The iron-hulled Wateree survived the tsunami's onslaught, but not so the vessels around her. The store ship USS Fredonia was completely broken up, only five of her 32-man crew surviving. The Peruvian corvette America lay upright at the waters edge, her masts and spars carried away. And a British merchantman, the Chanarcillo, was on her beam ends, her three masts, upper decks, and cargo ripped from her hull. She was wrapped tightly in her anchor chain, its full length wound around the hull, a sign of how many times she had been rolled over and over by the sea.
Arica was gone, and in its stead was desolation. The town's upper part had, according to Admiral Turner's report, "not a house or wall standing." Its lower part "is literally as perfectly swept away, even the foundations, as though they had never existed."

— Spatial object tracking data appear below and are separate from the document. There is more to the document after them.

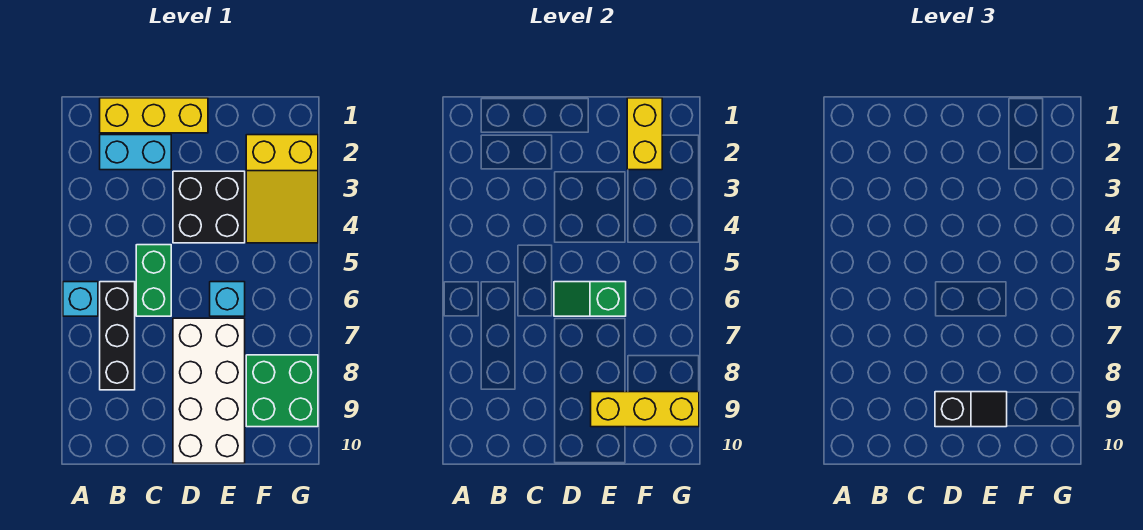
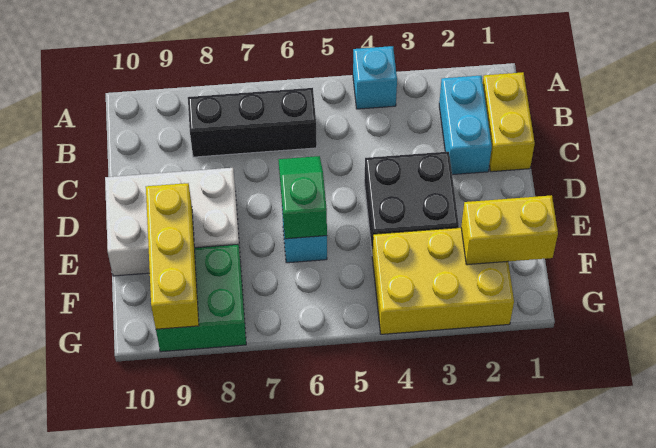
cyan 1x1 brick [63,282,98,316] -> cyan 1x1 brick moved to [353,46,397,109]
yellow 1x3 brick [100,98,208,133] -> yellow 1x2 brick [483,72,535,172]
green 1x2 brick [136,245,171,316] -> none
white 2x4 brick [173,318,245,463] -> white 2x3 brick [105,168,240,276]
black 1x2 slope [935,392,1007,427] -> none
yellow 2x3 slope [246,135,318,243] -> yellow 2x3 brick [372,228,514,334]

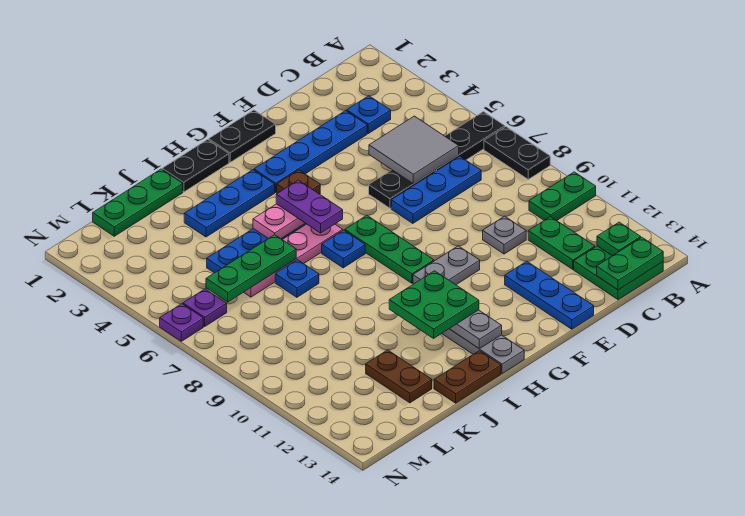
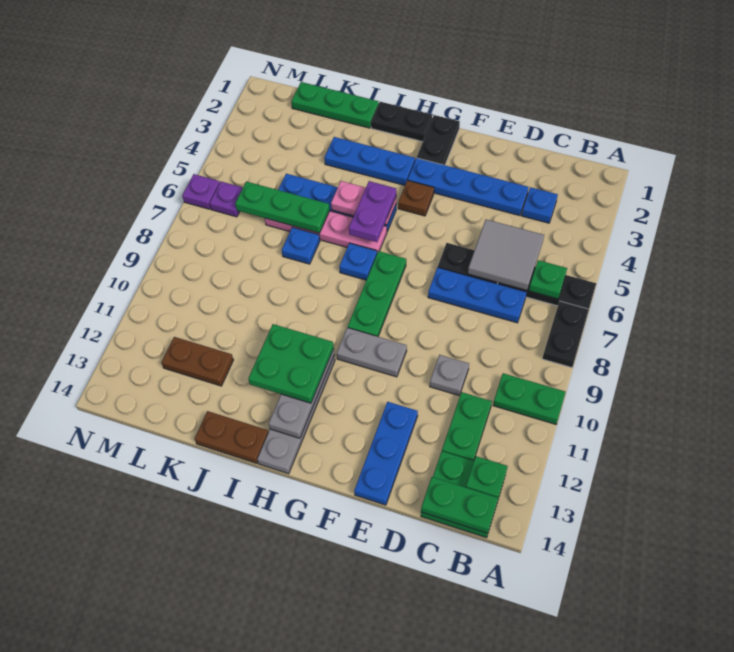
none -> green 1x1 plate [529,260,567,299]
black 1x2 plate [209,110,276,162] -> black 1x2 plate turned to [417,115,460,165]
brown 1x2 plate [366,350,432,403] -> brown 1x2 plate turned to [161,337,233,386]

The Wateree lost only one of her crew, the coxswain of the ship's boat, which first brought the captain ashore. The ship herself had come through the ordeal surprisingly well. But stranded high, dry, and inland as she was, the vessel could not be moved back to the water. For some months she stayed put, serving as a Navy-operated disaster relief station for locals. Then she was sold and became a hotel and later a hospital. Another tsunami, in 1877, moved the ship to the water's edge and destroyed her. All that remains today are her boilers, maintained by Chile as a national monument.